A disclaimer, you shouldn’t just add people to a newsletter list indiscriminately. It would be best if you endeavoured to get them to opt-in in every way possible. Another other option sucks. While what I describe is a special case, all the addresses that I extracted were used to solicit opt-ins.
Right, so my problem here was that a client asked needed to extract data from a few disparate sources and build a clean, usable list of email addresses. Certainly, no small feat since some of this would have to come out of an email account itself. I wasn’t even going to benefit from working from contacts either – addresses had to come from the messages themselves. I’m going to describe what I did to get there.
Also, this only relates to work with data locally. This does not describe scraping email addresses off websites, etc. That may be another challenge for another day.
#1 – Get the data local to you on the machine. I chose to use Microsoft Outlook because, well, it’s what I had around. Suppose you have a mail client that stores its mail data in plain text (props to the old school Eudora), all the better. In my case, I hooked Outlook into the customer’s account and engaged a nearly 10GB download of mail data.
Other information would come in via an Excel spreadsheet and a rather haphazard text file listing some email addresses.

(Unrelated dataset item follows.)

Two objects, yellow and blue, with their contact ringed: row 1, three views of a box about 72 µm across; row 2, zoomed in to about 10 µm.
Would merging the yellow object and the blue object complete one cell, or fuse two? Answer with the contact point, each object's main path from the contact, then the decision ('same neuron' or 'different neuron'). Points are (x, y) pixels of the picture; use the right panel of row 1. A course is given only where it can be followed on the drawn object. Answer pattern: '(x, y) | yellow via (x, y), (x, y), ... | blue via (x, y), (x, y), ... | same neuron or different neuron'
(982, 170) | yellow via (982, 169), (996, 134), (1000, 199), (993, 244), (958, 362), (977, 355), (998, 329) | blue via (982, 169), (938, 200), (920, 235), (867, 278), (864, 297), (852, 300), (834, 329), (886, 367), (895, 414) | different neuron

#2 – Set this data in text format. So, for Outlook, I’d select about 40,000 messages and export them as CSV files. You end up with some gnarly shit here, but the files are at least reasonably sized and in text. Using Outlook, it crashed a few times, and when it didn’t crash, I had to kill it and restart after every export anyway.
Any other binary data also need to get moved to text. So for an Excel file, export that as CSV. For already text-based stuff, leave it alone. If you also have email addresses in image format, use an OCR tool to extract that text data. Tesseract might do the trick for you.
#3 – Extract the email addresses from this mass of text files. I used the application called eMail Extractor, but you can use what you like in this case. Be wary of an online tool as this should probably happen offline (don’t give these addresses to anyone). I’m not really wedded to any tool at this stage, so long as it gets the email data out. Adding the text files one at a time in 60MB (or less) increments generally works. If you do it all on one pass, you’ll have a reasonably good list of non-duplicates.
#4 – Do a final pass to sanitize the list. In this stage, I took the results.csv provided by eMail Extractor and opened it. For this, I used the incredibly useful editor Notepad++ one feature, particularly the bookmarking feature. Using this, you can reasonably quickly get rid of non-usable addresses.
a) Scroll through the messages slowly and pick up on a pattern. An easy one might be the derivatives of “no-reply.” For each term, open the find window and enable “Bookmark Line” – this will place a blue ball to the left of the bookmarked lines.
b) Close the Find window and then choose from the menu Search -> Bookmark -> Remove Bookmarked Lines
Go through these steps looking for any pattern that might include spam, botnet, inactive or otherwise addresses, whittling the list down as much as possible. You can even go after terms like “lust” or. “@” or even “.ip.” to track down unusual stuff. Using the base of addresses in front of you, search and destroy everything that seems out of place.
Using this method, I took about 10.5 gigabytes of messages, 1 million extracted email addresses (including duplicates) and whittled that down to about 16,000-odd addresses that could be used as a mailing list base or a newsletter.
And note, you could indeed continue this further using regular expressions to get the list cleaner. There may be an online clearinghouse of expressions to filter dirty or bot mail addresses – if you know about one, do share.